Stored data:
----

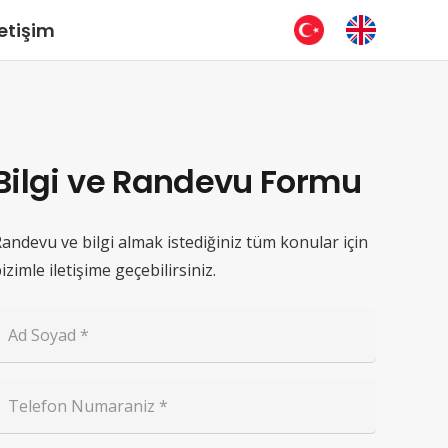
letişim
Bilgi ve Randevu Formu
andevu ve bilgi almak istediğiniz tüm konular için
izimle iletişime geçebilirsiniz.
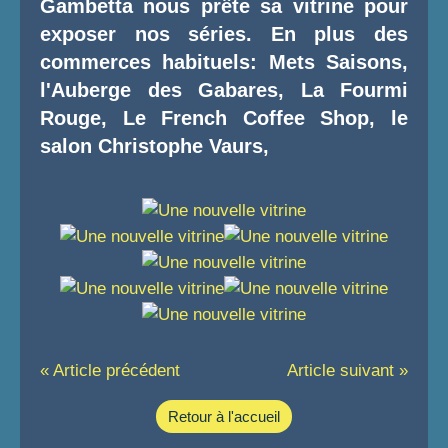
Gambetta nous prête sa vitrine pour
exposer nos séries. En plus des
commerces habituels: Mets Saisons,
l'Auberge des Gabares, La Fourmi
Rouge, Le French Coffee Shop, le
salon Christophe Vaurs,
« Article précédent
Article suivant »
Retour à l'accueil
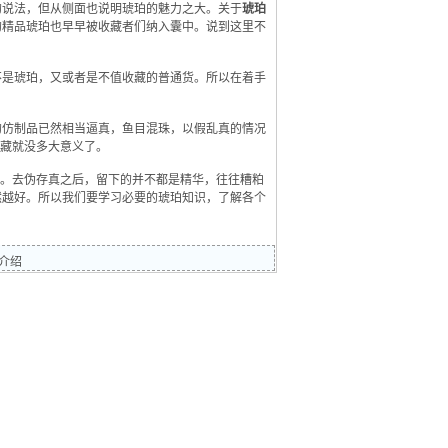
的说法，但从侧面也说明琥珀的魅力之大。关于
琥珀
的精品琥珀也早早被收藏者们纳入囊中。说到这里不
是琥珀，又或者是不值收藏的普通货。所以在着手
。
仿制品已然相当逼真，鱼目混珠，以假乱真的情况
收藏就没多大意义了。
。去伪存真之后，留下的并不都是精华，往往糟粕
然越好。所以我们要学习必要的琥珀知识，了解各个
介绍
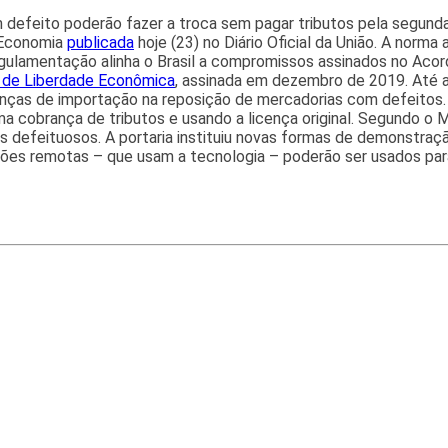
feito poderão fazer a troca sem pagar tributos pela segunda 
a Economia
publicada
hoje (23) no Diário Oficial da União. A norma 
gulamentação alinha o Brasil a compromissos assinados no Acor
 de Liberdade Econômica
, assinada em dezembro de 2019. Até 
enças de importação na reposição de mercadorias com defeitos. 
 cobrança de tributos e usando a licença original. Segundo o M
s defeituosos. A portaria instituiu novas formas de demonstraç
eções remotas – que usam a tecnologia – poderão ser usados par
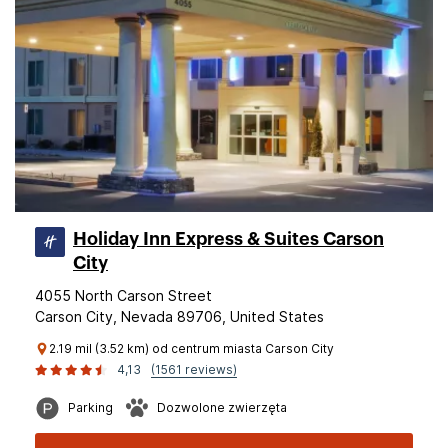
Holiday Inn Express & Suites Carson
City
4055 North Carson Street
Carson City, Nevada 89706, United States
2.19 mil (3.52 km) od centrum miasta Carson City
4,13
(1561 reviews)
Parking
Dozwolone zwierzęta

----

- Aim of the exercise -
Please present every line of the records above as a Markdown table with the columns Row and Line, numbering the rows and skipping any blank lines. Leave the pictures out of the table.

- Task output -
| Row | Line |
|---|---|
| 1 | letişim |
| 2 | Bilgi ve Randevu Formu |
| 3 | andevu ve bilgi almak istediğiniz tüm konular için |
| 4 | izimle iletişime geçebilirsiniz. |
| 5 | Gambetta nous prête sa vitrine pour |
| 6 | exposer nos séries. En plus des |
| 7 | commerces habituels: Mets Saisons, |
| 8 | l'Auberge des Gabares, La Fourmi |
| 9 | Rouge, Le French Coffee Shop, le |
| 10 | salon Christophe Vaurs, |
| 11 | « Article précédent |
| 12 | Article suivant » |
| 13 | Retour à l'accueil |
| 14 | 的说法，但从侧面也说明琥珀的魅力之大。关于 |
| 15 | 琥珀 |
| 16 | 的精品琥珀也早早被收藏者们纳入囊中。说到这里不 |
| 17 | 是琥珀，又或者是不值收藏的普通货。所以在着手 |
| 18 | 。 |
| 19 | 仿制品已然相当逼真，鱼目混珠，以假乱真的情况 |
| 20 | 收藏就没多大意义了。 |
| 21 | 。去伪存真之后，留下的并不都是精华，往往糟粕 |
| 22 | 然越好。所以我们要学习必要的琥珀知识，了解各个 |
| 23 | 介绍 |
| 24 | feito poderão fazer a troca sem pagar tributos pela segunda  |
| 25 | a Economia |
| 26 | publicada |
| 27 | hoje (23) no Diário Oficial da União. A norma  |
| 28 | gulamentação alinha o Brasil a compromissos assinados no Acor |
| 29 |  de Liberdade Econômica |
| 30 | , assinada em dezembro de 2019. Até  |
| 31 | enças de importação na reposição de mercadorias com defeitos.  |
| 32 |  cobrança de tributos e usando a licença original. Segundo o M |
| 33 | s defeituosos. A portaria instituiu novas formas de demonstraç |
| 34 | eções remotas – que usam a tecnologia – poderão ser usados par |
| 35 | Holiday Inn Express & Suites Carson |
| 36 | City |
| 37 | 4055 North Carson Street |
| 38 | Carson City, Nevada 89706, United States |
| 39 | 2.19 mil (3.52 km) od centrum miasta Carson City |
| 40 | 4,13 |
| 41 | (1561 reviews) |
| 42 | Parking |
| 43 | Dozwolone zwierzęta |